Dahiet al-Bariid - in the Twilight Zone

This is Dahiet al-Bariid (the place where there is/was a post office) in northern Jerusalem.

The post office was on the Other side of The Wall, in the direction that most of these cars are heading, towards Ramallah (still about 20 minutes away, over roads in unbelievably bad condition, and skirting the Qalandia checkpoint).

The Wall is finished now in this area, cutting off the main Jerusalem-Ramallah road where commerce was flourishing — that is, until The Wall came, cutting off some 25,000 or more Palestinians in Ar-Ram, who are superfluous and unwanted by Israel’s Jerusalem Municipality.

The Wall cutting through Dahiet al-Bariid - Raja Mukahal-067.jpg
Photo by Raja Mukahal - on the right, a house is being renovated, and storefronts are being constructed up to the edge of the street. On the left, an existing corner convenience store is receiving a delivery of gas bottles which is how most people warm themselves here in the winter, and also cook. Note that the cars have yellow — Israeli — license plates.

The Wall here separates one part of Dahiet al-Bariid, where the World Bank has its office, and where the Israeli and Palestinian teams of the Geneva Initiative/Accords used to meet once a month. from another part.

Only this gap has been left open, allowing traffic to continue through this once-quiet area, making this small street a major road. Because this gap is open, there is a checkpoint down at the bottom of the hill, for going to Jerusalem.

But not everybody can pass through. Diplomats, UN cars, journalists accredited with the Israeli Goverment Press Office, and some of the residents of this small corner of the earth, on the Jerusalem side of The Wall, which is now supposed to be truly and officially part of Jerusalem, according to a Supreme Court decision — but in reality it has become a sort of “seam zone”.

ACTIVITY 1:
Answer from the Dahiet al-Bariid text:
(a) About how many Palestinians in Ar-Ram were cut off by The Wall?
(b) What is the corner convenience store in the photo receiving?
(c) Which organization has its office in Dahiet al-Bariid?
ACTIVITY 2: Transcribe the Dahiet al-Bariid text from "The Wall cutting" up to and including "Israeli — license plates.".
The entries aren't needed.

DATASET RECORDS:

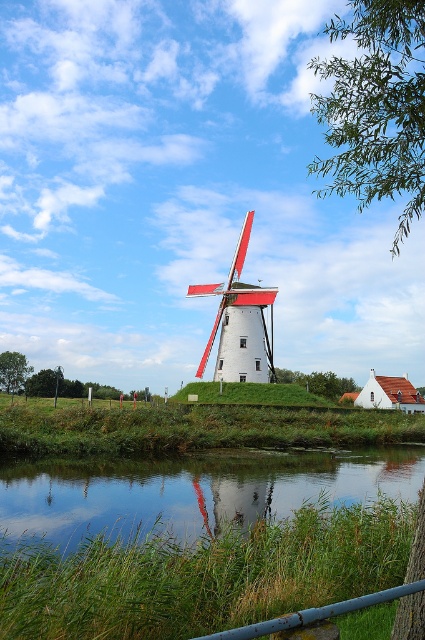
You are standing at the center of the image and want to locate the green leafy tree at upper right. According to the coordinates provided, in which direction should you look to find it?

The green leafy tree at upper right is located at coordinates point (376, 108), so you should look towards the upper right direction to find it.

In the scene shown: You are standing on the path near the metal railing at the bottom right of the windmill scene. You want to find the transparent water at lower center. Which direction should you look relative to the green leafy tree at upper right?

You should look downward towards the transparent water at lower center, which is located below the green leafy tree at upper right.

You are standing at the center of the image and want to walk towards the green leafy tree at upper right. Which direction should you move relative to the green leafy tree at lower left?

To reach the green leafy tree at upper right from the center, you should move towards the right relative to the green leafy tree at lower left, since the green leafy tree at upper right is positioned to the right of the green leafy tree at lower left.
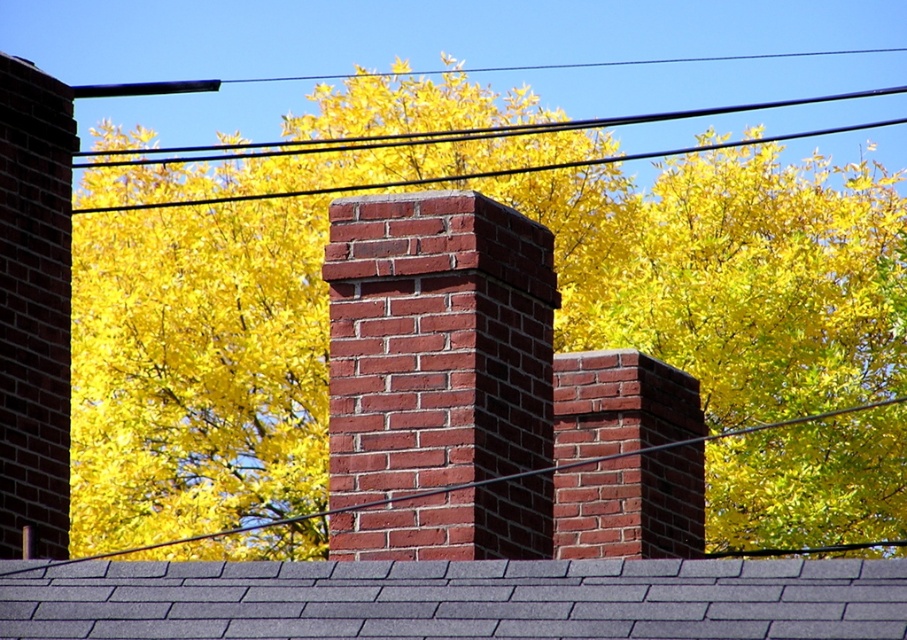
Question: Does red brick chimney at center appear on the left side of black wire at upper center?

Choices:
 (A) no
 (B) yes

Answer: (A)

Question: Is yellow leafy tree at upper center further to camera compared to black wire at upper center?

Choices:
 (A) no
 (B) yes

Answer: (B)

Question: Which object appears farthest from the camera in this image?

Choices:
 (A) gray shingles at center
 (B) black wire at upper center

Answer: (B)

Question: Among these points, which one is nearest to the camera?

Choices:
 (A) (340, 316)
 (B) (379, 630)

Answer: (B)

Question: Which point appears farthest from the camera in this image?

Choices:
 (A) (464, 237)
 (B) (681, 358)
 (C) (884, 88)

Answer: (C)

Question: Does gray shingles at center come in front of black wire at upper center?

Choices:
 (A) no
 (B) yes

Answer: (B)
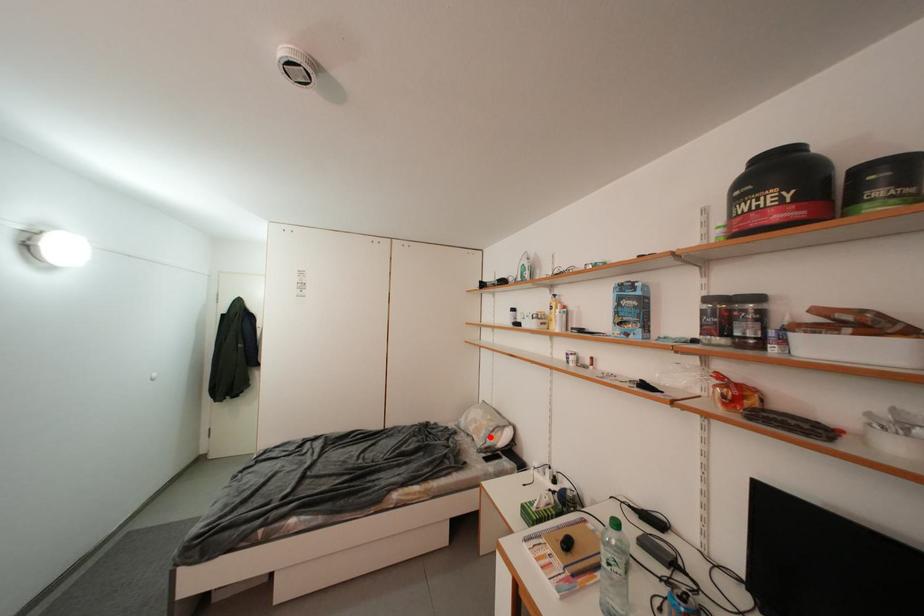
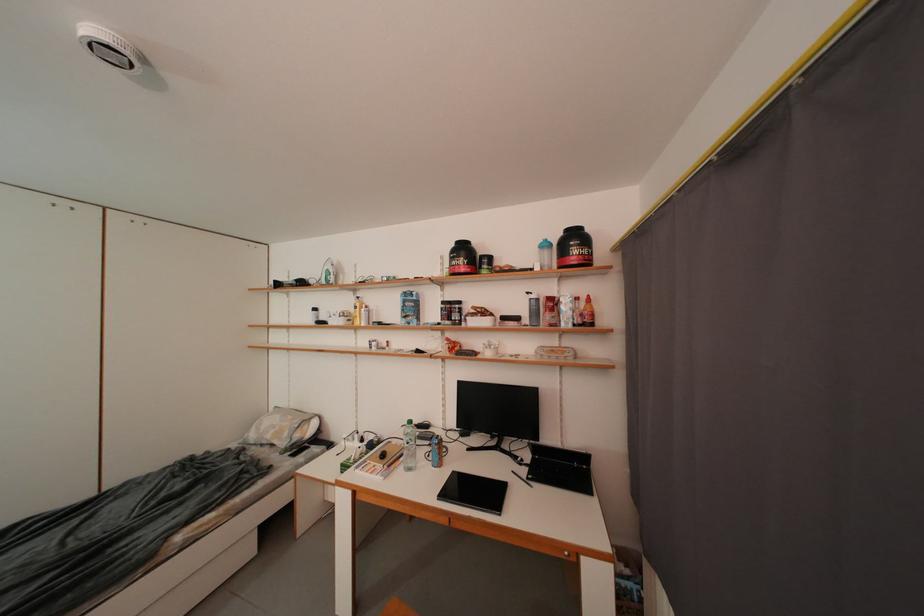
In the second image, find the point that corresponds to the highlighted location in the first image.

(294, 438)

ANSWER SPACE 1:
(a) Some 25,000 or more.
(b) A delivery of gas bottles.
(c) The World Bank.

ANSWER SPACE 2:
The Wall cutting through Dahiet al-Bariid - Raja Mukahal-067.jpg
Photo by Raja Mukahal - on the right, a house is being renovated, and storefronts are being constructed up to the edge of the street. On the left, an existing corner convenience store is receiving a delivery of gas bottles which is how most people warm themselves here in the winter, and also cook. Note that the cars have yellow — Israeli — license plates.